##### Dataset extract #####

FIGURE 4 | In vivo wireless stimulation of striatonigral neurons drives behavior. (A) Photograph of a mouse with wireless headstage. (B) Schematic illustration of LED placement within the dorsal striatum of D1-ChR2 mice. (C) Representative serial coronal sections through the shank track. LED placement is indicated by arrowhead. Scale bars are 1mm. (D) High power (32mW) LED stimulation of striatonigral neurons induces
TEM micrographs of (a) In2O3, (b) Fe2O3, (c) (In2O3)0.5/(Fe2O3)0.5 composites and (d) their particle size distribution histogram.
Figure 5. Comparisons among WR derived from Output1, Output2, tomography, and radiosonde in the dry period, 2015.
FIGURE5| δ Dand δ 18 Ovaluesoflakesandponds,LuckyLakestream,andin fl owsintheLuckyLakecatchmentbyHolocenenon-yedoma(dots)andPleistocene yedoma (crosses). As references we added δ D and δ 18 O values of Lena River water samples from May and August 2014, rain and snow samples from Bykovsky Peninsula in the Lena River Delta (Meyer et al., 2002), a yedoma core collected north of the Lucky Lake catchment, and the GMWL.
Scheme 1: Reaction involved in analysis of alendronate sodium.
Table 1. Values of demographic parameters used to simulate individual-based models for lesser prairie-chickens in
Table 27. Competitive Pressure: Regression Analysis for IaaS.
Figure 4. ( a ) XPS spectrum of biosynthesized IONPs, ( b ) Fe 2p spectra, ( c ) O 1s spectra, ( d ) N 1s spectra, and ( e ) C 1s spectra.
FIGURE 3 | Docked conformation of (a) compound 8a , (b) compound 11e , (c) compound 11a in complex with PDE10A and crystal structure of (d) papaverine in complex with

#####

### Instructions for the task
Please write out the entries exactly, keeping every line intact.

### Exercise solution
FIGURE 4 | In vivo wireless stimulation of striatonigral neurons drives behavior. (A) Photograph of a mouse with wireless headstage. (B) Schematic illustration of LED placement within the dorsal striatum of D1-ChR2 mice. (C) Representative serial coronal sections through the shank track. LED placement is indicated by arrowhead. Scale bars are 1mm. (D) High power (32mW) LED stimulation of striatonigral neurons induces
TEM micrographs of (a) In2O3, (b) Fe2O3, (c) (In2O3)0.5/(Fe2O3)0.5 composites and (d) their particle size distribution histogram.
Figure 5. Comparisons among WR derived from Output1, Output2, tomography, and radiosonde in the dry period, 2015.
FIGURE5| δ Dand δ 18 Ovaluesoflakesandponds,LuckyLakestream,andin fl owsintheLuckyLakecatchmentbyHolocenenon-yedoma(dots)andPleistocene yedoma (crosses). As references we added δ D and δ 18 O values of Lena River water samples from May and August 2014, rain and snow samples from Bykovsky Peninsula in the Lena River Delta (Meyer et al., 2002), a yedoma core collected north of the Lucky Lake catchment, and the GMWL.
Scheme 1: Reaction involved in analysis of alendronate sodium.
Table 1. Values of demographic parameters used to simulate individual-based models for lesser prairie-chickens in
Table 27. Competitive Pressure: Regression Analysis for IaaS.
Figure 4. ( a ) XPS spectrum of biosynthesized IONPs, ( b ) Fe 2p spectra, ( c ) O 1s spectra, ( d ) N 1s spectra, and ( e ) C 1s spectra.
FIGURE 3 | Docked conformation of (a) compound 8a , (b) compound 11e , (c) compound 11a in complex with PDE10A and crystal structure of (d) papaverine in complex with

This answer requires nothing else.